Xandri. She watched the world around her like a hunter, soaking in details, but he didn't think she was hunting prey. No, she hunted knowledge, he was sure of that. There was something of the brood-kindred between him and her in the form of that insatiable curiosity. She always had questions. She wanted to know how his people lived, how his tribe came together, and, more than anything else, what the rest of his world was like. That last was something he, too, had longed to know since he was barely even a fledgling.

She leaned close to him then and asked, "The paint on her feathers. What does it mean? Is it like the chief's?"

So strange, to hear his language coming from her ill-suited mouth. Even she looked a bit startled, despite the many days she'd been speaking this way. It was a device in her throat, she'd explained, that allowed her to talk to him. Yet another curious thing from beyond his planet.

"No," Many Kills said. "Completes The Whole wears paint because he is our leader. Rain Falling Softly is from a different tribe, far away. Farther than we usually interact with. Painting their feathers is just their way. It is a problem, though. We wish her to join our tribe, but she is uncertain. She doesn't wish to give up her paint."

"Does she have to?"

"Of course! Paint is for the chief, no one else."

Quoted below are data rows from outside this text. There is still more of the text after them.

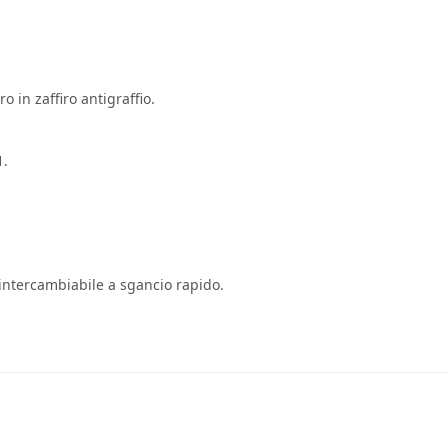
 in zaffiro antigraffio.
1.
e intercambiabile a sgancio rapido.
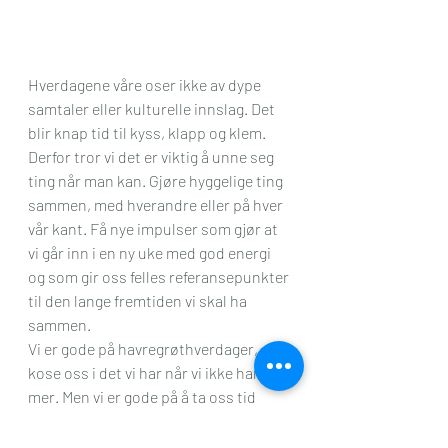
Hverdagene våre oser ikke av dype 
samtaler eller kulturelle innslag. Det 
blir knap tid til kyss, klapp og klem. 
Derfor tror vi det er viktig å unne seg 
ting når man kan. Gjøre hyggelige ting 
sammen, med hverandre eller på hver 
vår kant. Få nye impulser som gjør at 
vi går inn i en ny uke med god energi 
og som gir oss felles referansepunkter 
til den lange fremtiden vi skal ha 
sammen.
Vi er gode på havregrøthverdager, 
kose oss i det vi har når vi ikke har 
mer. Men vi er gode på å ta oss tid 
innimellom også. Lage små, rosa 
bobler av lykke, som gjør at vi kan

"Not where she's from, it isn't," Xandri pointed out. "Isn't there some sort of compromise you can make or something?"

Many Kills opened his beak to protest—and hesitated. The realization that he, who had always been the first to challenge tradition, was about to defend it, gave him pause. There were many things he would never wish to change about his people, but he'd been about to argue with her for no other reason than that she was an outsider. If he rejected her simply for being a stranger, would she leave? Would she stop showing him all those wonderful light pictures of creatures and people from other worlds? And how would he deal with worlds beyond his if he could not embrace a bit of strangeness?

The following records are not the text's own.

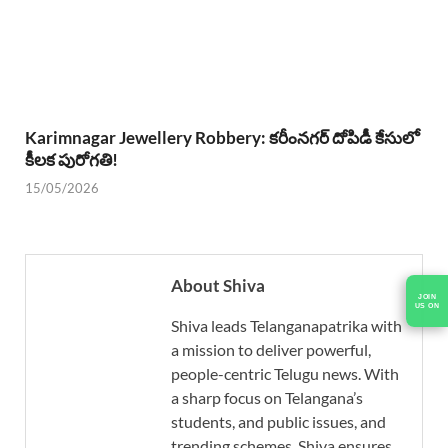
Karimnagar Jewellery Robbery: కరీంనగర్ దోపిడీ కేసులో
కీలక పురోగతి!
15/05/2026
About Shiva
JOIN
US ON
Shiva leads Telanganapatrika with
a mission to deliver powerful,
people-centric Telugu news. With
a sharp focus on Telangana’s
students, and public issues, and
trending schemes, Shiva ensures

"Compromise how?" he asked instead.

"I...well, a lot of that would be up to you. I don't know what would fit, what would—would be right for you. But maybe there's some way to at least let her keep some of it? It seems a shame to bring her all this way, and then make her give up everything she is."

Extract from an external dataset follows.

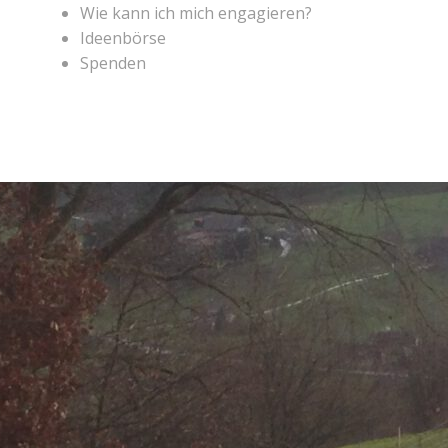
Wie kann ich mich engagieren?
Ideenbörse
Spenden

Her voice had gone soft and wispy, a tone he recognized though he did not yet have a word for it. It fit around his language oddly, too quiet for the raucous syllables he was used to.

"I will discuss it with Completes The Whole," he said. "Perhaps there is a way. New blood is good for the tribe, after all." He tilted his head. "In a sense, is that not what you're trying to do here? Bring new blood into your tribe?"